Chapter 14, Training with Minimal Data Points, lays the foundation where you will learn about leveraging other techniques in combination with computer vision techniques. You will also learn about classifying images from minimal and also zero training data points.

Chapter 15, Combining Computer Vision and NLP Techniques, gives you the working details of various NLP techniques like word embedding, LSTM, transformer, using which you will implement applications like image captioning, OCR, and object detection with transformers.

Chapter 16, Combining Computer Vision and Reinforcement Learning, starts by exposing you to the terminology of RL and also the way to assign value to a state. You will appreciate how RL and neural networks can be combined as you learn about Deep Q-Learning. With this learning, you will implement an agent to play the game of Pong and also an agent to implement a self-driving car.

Chapter 17, Moving a Model to Production, describes the best practices of moving a model to production.

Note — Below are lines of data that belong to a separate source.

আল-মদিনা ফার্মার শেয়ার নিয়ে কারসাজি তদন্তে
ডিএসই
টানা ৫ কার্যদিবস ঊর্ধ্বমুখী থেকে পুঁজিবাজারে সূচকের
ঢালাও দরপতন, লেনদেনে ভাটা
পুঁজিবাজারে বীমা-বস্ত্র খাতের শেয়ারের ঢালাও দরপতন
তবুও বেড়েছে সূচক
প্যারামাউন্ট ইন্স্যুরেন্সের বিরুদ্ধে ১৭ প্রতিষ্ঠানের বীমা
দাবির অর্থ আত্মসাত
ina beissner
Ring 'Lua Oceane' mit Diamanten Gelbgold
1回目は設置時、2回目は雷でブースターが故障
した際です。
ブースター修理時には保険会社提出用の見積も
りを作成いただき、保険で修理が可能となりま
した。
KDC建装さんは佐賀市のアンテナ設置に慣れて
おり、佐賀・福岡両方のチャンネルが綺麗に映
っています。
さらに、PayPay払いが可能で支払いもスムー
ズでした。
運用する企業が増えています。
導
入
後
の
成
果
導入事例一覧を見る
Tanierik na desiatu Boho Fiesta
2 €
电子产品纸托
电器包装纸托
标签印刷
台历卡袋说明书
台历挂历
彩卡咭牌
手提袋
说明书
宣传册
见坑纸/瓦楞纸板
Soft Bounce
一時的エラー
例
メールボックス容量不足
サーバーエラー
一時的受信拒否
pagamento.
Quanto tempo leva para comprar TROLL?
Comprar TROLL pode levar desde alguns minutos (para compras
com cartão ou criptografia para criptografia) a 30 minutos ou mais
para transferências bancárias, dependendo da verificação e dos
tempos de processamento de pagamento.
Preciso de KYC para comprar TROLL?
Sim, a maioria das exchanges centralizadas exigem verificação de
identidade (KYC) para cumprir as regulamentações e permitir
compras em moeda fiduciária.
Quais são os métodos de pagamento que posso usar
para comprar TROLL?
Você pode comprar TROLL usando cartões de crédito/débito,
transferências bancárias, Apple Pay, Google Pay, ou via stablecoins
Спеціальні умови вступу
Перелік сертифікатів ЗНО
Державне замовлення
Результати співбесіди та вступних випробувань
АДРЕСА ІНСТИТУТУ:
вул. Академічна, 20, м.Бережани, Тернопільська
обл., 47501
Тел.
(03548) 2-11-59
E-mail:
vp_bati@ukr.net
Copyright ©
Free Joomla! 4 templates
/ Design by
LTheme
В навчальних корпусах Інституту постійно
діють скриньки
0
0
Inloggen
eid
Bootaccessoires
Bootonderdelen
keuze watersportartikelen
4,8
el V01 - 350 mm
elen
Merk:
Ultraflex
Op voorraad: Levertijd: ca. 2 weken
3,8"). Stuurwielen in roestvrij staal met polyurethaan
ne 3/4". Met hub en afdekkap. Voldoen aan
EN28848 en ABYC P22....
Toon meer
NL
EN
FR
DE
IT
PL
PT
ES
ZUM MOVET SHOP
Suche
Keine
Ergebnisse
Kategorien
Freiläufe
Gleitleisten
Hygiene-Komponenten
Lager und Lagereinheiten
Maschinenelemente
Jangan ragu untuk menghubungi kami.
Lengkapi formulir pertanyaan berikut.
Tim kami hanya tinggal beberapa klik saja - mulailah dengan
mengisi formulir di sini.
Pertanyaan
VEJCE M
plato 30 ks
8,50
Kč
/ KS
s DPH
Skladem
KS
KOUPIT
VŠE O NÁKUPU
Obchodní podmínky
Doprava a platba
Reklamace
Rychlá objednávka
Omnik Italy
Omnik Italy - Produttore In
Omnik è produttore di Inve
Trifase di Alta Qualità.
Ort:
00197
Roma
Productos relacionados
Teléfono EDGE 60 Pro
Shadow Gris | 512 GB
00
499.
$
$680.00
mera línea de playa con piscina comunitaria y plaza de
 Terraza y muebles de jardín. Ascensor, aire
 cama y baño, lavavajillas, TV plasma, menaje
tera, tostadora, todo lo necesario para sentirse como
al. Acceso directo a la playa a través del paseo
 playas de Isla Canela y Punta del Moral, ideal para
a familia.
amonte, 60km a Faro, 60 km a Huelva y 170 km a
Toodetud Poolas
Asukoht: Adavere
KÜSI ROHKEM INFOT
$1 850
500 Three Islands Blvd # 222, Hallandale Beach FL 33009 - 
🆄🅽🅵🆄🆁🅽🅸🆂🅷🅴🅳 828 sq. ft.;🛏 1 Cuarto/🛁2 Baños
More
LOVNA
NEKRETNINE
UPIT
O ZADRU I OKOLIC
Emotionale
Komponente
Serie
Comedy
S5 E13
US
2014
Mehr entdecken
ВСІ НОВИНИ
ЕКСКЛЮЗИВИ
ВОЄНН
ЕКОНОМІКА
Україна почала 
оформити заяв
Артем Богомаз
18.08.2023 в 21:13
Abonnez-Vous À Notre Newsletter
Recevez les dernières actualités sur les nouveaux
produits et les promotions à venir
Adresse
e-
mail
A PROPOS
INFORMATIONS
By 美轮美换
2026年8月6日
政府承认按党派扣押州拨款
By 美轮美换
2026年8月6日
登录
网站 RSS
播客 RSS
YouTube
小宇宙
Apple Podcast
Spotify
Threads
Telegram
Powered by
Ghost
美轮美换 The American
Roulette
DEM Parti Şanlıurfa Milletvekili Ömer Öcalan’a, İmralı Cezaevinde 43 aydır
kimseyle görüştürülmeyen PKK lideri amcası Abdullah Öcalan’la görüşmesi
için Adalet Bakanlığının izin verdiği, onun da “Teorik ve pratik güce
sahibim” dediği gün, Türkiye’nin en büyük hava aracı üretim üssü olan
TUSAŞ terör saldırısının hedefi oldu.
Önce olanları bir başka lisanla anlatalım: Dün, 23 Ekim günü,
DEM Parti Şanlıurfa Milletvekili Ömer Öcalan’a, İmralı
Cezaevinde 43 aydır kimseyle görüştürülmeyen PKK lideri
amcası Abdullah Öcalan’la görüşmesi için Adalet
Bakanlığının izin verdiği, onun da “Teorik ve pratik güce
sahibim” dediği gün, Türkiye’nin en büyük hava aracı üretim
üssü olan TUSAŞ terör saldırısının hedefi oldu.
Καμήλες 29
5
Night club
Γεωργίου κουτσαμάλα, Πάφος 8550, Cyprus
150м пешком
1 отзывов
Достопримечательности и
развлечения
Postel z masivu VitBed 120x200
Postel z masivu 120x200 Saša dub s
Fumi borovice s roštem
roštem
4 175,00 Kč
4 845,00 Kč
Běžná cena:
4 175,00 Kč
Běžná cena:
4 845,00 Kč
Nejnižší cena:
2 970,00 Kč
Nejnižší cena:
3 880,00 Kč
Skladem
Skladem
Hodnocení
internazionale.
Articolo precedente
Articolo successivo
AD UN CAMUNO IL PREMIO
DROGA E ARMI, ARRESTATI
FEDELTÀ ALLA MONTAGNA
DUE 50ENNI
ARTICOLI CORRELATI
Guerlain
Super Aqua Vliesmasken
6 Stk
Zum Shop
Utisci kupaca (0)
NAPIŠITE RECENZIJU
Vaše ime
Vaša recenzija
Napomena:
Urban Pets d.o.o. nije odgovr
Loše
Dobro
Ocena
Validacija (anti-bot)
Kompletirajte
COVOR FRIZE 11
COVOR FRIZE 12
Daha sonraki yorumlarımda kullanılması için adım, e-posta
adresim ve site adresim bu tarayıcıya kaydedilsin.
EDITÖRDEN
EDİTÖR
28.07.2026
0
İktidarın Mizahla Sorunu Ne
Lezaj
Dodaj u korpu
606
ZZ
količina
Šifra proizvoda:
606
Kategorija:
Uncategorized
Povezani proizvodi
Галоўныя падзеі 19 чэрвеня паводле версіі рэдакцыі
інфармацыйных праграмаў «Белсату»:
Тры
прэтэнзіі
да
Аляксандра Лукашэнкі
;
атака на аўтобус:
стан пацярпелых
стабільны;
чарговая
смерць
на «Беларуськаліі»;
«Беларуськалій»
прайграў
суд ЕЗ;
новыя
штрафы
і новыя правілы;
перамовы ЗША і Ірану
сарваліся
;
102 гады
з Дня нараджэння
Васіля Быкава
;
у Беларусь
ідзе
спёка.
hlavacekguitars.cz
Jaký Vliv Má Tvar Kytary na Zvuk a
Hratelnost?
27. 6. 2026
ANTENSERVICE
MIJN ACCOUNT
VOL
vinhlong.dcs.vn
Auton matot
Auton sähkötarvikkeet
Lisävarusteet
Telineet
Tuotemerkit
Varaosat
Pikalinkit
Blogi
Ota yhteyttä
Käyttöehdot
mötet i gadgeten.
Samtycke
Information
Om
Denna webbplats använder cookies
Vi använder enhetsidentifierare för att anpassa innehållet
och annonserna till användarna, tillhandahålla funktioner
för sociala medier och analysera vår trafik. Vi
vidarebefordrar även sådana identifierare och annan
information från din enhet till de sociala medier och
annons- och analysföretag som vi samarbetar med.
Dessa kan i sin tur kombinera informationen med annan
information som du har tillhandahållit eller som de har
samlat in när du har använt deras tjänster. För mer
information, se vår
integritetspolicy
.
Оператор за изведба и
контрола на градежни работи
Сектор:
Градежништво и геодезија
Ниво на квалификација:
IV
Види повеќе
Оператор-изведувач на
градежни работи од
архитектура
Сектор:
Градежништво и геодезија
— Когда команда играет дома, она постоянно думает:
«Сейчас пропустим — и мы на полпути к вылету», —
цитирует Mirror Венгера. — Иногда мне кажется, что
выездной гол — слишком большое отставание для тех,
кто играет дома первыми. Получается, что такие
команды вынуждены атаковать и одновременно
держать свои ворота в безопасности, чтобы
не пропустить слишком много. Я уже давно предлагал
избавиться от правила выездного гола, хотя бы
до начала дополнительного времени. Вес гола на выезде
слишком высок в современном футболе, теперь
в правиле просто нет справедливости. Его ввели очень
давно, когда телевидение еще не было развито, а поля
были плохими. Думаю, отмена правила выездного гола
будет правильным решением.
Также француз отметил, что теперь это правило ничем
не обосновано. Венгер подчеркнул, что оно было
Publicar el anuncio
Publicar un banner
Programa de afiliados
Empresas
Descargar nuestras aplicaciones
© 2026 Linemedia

You will first learn about deploying a model on a local server before moving it to the AWS public cloud.

Chapter 18, Using OpenCV Utilities for Image Analysis, details the various OpenCV utilities to create 5 interesting applications. Through this chapter, you will learn about utilities that aid deep learning as well as utilities that can substitute deep learning in scenarios where there are considerable constraints on memory or speed of inference.